BM&FBovespa, em São Paulo: a surpresa com o mau desempenho de janeiro ocorre pelo fato de o mês ser marcado por alocação de recursos nos ativos de risco (Paulo Whitaker/Reuters)
Da Redação
Publicado em 31 de janeiro de 2014 às 09h17.
São Paulo - A Bovespa largou muito mal em 2014, depois de já ter levado um tombo em 2013. Janeiro deste ano foi na contramão da tradicional performance positiva da renda variável brasileira no primeiro mês do ano, e acumulou perdas de 8,28% até a quinta-feira, 30, no pior desempenho para o mês desde de 1995, quando caiu 10,77%, segundo levantamento da Economatica, a pedido do Broadcast, serviço de informações da Agência Estado.
E, diante do sinal negativo que prevalece nesta manhã nos mercados internacionais e com uma postura defensiva dos investidores em relação aos países emergentes, dificilmente haverá uma melhora considerável nestasexta-feira, 31.
A surpresa com o mau desempenho de janeiro ocorre pelo fato de o mês ser marcado por alocação de recursos nos ativos de risco, mas, neste ano, a Bovespa não foi agraciada.
"Nunca antes na história desse País se entregou um resultado tão ruim da Bolsa em janeiro", ironizou o sócio-diretor da Titulo Easynvest Corretora, Márcio Cardoso, referindo-se à frase do ex-presidente Luiz Inácio Lula da Silva para falar das conquistas durante o seu governo.
O primeiro mês de 2014 foi marcado por um fraco ingresso de capital externo, diante das ameaças de rebaixamento no rating soberano do Brasil, e por uma crescente aversão ao risco dos países emergentes, em meio à desaceleração econômica na China e à retirada dos estímulos monetários nos Estados Unidos.
Por isso, qualquer perspectiva de melhora da Bolsa doméstica passa por uma mudança em um desses cenários - se não todos. Mas o ambiente não parece muito promissor.
O analista sênior do BB Investimentos, Hamilton Alves, destaca que o principal problema para a Bovespa continua sendo a "espada na cabeça" do País em relação à nota de risco de crédito.
Segundo ele, a possibilidade de rebaixamento do rating e de revisão na perspectiva da avaliação pelas agências de classificação segura o fluxo de capital, principalmente o estrangeiro. "O investidor externo não tem confiança no avanço da economia", pondera.
Uma das razões para isso é a questão fiscal. O governo conseguiu melhorar consideravelmente o superávit primário consolidado de 2013, mas com recursos extraordinários, como o leilão do Campo de Libra, no pré-sal brasileiro.

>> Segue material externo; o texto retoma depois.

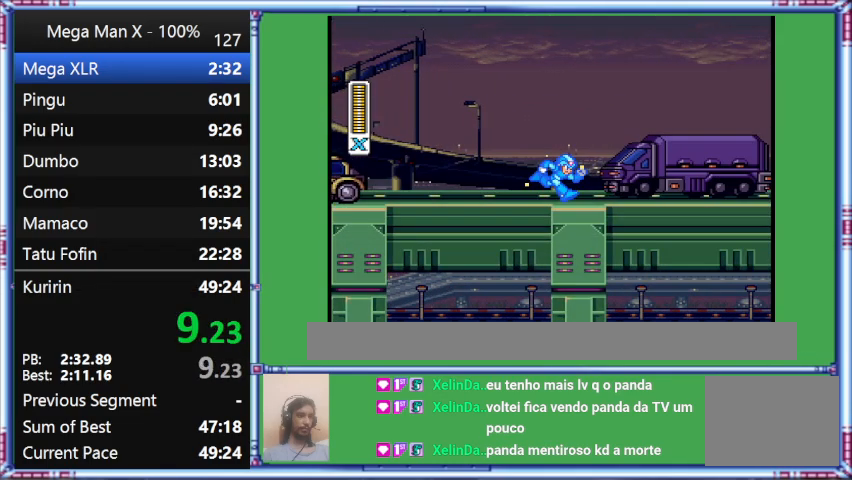
{"buttons": ["Y", "DPAD_RIGHT"], "events": []}
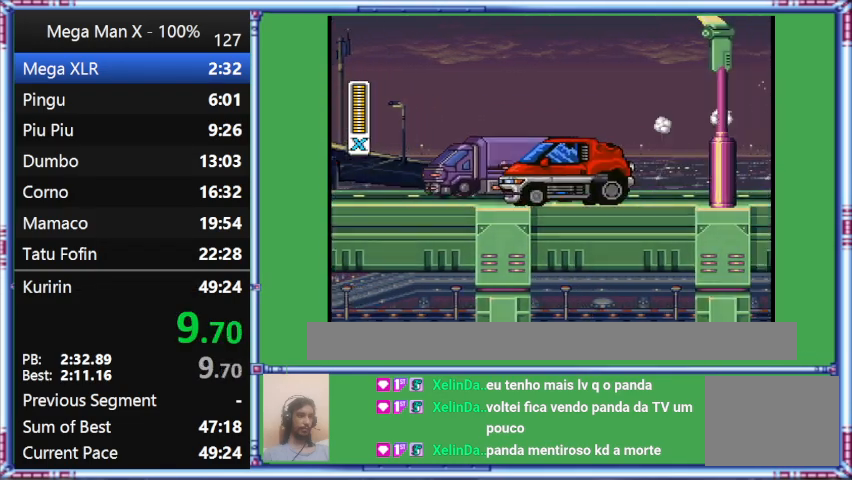
{"buttons": ["Y", "DPAD_RIGHT"], "events": []}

Mas a meta para 2014 ainda não foi conhecida e, muito mais do que um número em si, o mercado financeiro quer saber se o governo fará novamente uso de uma contabilidade criativa para cumprir o que promete.

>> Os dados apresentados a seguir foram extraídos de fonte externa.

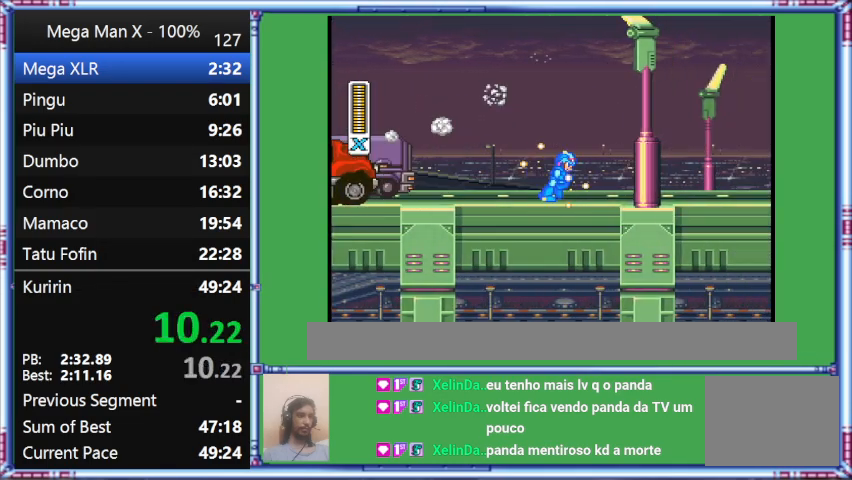
{"buttons": ["Y", "DPAD_RIGHT"], "events": []}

Nesse cenário incerto, o receio do investidor estrangeiro com o Brasil é natural e pode ser refletido no saldo de investimento, com as saídas superando as entradas de recursos externos em R$ 732 milhões neste mês até o dia 28.

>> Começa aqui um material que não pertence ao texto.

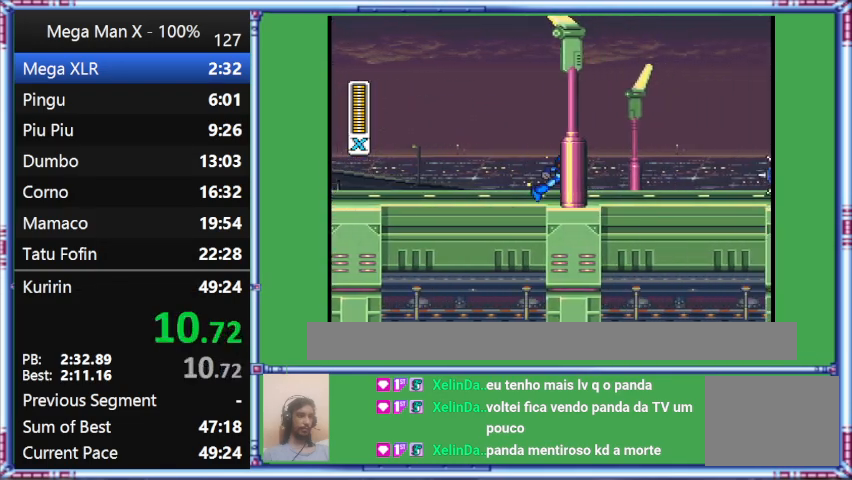
{"buttons": ["Y", "DPAD_RIGHT"], "events": []}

Trata-se do pior resultado para um início de ano desde janeiro de 2010, quando o fluxo de capital estrangeiro fechou o primeiro mês negativo em pouco mais de R$ 2 bilhões.
Amassado
Os especialistas consultados destacam que o cenário doméstico desagradável é apenas uma continuidade do que foi observado ao longo do ano passado, que culminou em perdas de 15% do Ibovespa.
Tanta perda acumulada, no entanto, pode ter um viés positivo, já que o frágil desempenho da Bolsa neste início de ano deve se acomodar, com a percepção de que o "fundo do poço" está cada vez mais próximo - e dali o caminho é o de alta.
Na avaliação do analista da Empiricus Research, Rodolfo Amstalden, a Bolsa brasileira pode ainda piorar mais, antes de melhorar.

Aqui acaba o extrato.